EXERCISE GOAL » Begin at the first line below and copy each line exactly, ending with the line where "Provider bias and" appears.

[Page-level text extractions]
= = = = =

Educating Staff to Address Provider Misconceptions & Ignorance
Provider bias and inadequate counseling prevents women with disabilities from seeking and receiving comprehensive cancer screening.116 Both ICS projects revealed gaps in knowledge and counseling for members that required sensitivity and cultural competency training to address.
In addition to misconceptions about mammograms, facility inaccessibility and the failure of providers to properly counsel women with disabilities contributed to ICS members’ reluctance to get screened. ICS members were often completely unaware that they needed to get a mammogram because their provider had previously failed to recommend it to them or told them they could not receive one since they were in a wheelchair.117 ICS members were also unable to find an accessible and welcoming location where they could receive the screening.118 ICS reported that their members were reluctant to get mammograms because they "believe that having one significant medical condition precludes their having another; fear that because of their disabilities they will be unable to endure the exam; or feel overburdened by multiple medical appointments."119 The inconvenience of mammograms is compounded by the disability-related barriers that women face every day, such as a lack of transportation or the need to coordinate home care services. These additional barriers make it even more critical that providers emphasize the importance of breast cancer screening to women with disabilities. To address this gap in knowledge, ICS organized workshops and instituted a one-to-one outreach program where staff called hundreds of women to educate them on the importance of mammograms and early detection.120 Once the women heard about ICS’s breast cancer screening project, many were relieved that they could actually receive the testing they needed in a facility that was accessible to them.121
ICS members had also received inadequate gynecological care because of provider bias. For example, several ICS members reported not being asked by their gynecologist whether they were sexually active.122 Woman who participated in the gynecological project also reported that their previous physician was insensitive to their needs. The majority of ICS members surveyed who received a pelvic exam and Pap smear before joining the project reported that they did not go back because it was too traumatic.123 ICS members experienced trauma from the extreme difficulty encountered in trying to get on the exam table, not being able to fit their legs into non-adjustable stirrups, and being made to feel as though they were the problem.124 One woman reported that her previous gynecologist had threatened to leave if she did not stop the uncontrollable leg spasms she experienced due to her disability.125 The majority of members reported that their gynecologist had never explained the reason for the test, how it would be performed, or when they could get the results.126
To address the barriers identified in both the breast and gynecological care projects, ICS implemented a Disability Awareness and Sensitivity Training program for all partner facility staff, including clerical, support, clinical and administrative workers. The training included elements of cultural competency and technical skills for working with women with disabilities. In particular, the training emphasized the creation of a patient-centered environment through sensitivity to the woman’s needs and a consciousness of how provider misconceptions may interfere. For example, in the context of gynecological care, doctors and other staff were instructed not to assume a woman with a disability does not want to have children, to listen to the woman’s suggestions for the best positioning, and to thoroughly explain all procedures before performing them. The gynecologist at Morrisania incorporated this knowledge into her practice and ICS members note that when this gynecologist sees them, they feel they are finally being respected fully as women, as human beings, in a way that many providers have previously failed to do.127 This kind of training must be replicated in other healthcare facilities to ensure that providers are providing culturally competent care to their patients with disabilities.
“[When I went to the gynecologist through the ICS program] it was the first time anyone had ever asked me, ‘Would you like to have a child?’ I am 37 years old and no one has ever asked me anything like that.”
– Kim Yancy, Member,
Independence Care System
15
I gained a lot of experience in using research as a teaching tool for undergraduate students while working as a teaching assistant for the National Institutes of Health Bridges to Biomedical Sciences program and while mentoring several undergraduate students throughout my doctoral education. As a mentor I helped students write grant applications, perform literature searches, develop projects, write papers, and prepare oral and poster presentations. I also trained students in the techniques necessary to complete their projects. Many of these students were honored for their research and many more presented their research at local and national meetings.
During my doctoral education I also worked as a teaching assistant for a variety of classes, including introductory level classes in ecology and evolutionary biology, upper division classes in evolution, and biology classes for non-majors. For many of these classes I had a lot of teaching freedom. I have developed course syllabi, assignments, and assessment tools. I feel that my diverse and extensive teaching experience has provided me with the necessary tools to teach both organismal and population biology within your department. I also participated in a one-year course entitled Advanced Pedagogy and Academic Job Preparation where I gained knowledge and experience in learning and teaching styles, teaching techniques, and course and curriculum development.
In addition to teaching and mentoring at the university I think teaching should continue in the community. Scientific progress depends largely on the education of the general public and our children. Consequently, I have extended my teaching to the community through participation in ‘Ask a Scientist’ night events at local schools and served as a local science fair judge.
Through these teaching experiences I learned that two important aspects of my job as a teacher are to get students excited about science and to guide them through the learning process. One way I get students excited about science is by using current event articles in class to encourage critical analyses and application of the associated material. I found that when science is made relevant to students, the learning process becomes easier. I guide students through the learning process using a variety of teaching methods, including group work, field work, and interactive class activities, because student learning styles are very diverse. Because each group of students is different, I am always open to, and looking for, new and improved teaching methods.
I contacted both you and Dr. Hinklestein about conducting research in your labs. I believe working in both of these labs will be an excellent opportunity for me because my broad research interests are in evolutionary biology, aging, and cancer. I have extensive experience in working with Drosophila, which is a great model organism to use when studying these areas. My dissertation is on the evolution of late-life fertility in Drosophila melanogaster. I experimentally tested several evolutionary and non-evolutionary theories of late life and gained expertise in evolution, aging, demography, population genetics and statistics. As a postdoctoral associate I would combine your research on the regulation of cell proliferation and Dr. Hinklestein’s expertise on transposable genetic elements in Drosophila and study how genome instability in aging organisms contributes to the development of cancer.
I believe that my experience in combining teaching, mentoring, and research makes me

= = = = =

RESULT FOR THIS TASK »
Educating Staff to Address Provider Misconceptions & Ignorance
Provider bias and inadequate counseling prevents women with disabilities from seeking and receiving comprehensive cancer screening.116 Both ICS projects revealed gaps in knowledge and counseling for members that required sensitivity and cultural competency training to address.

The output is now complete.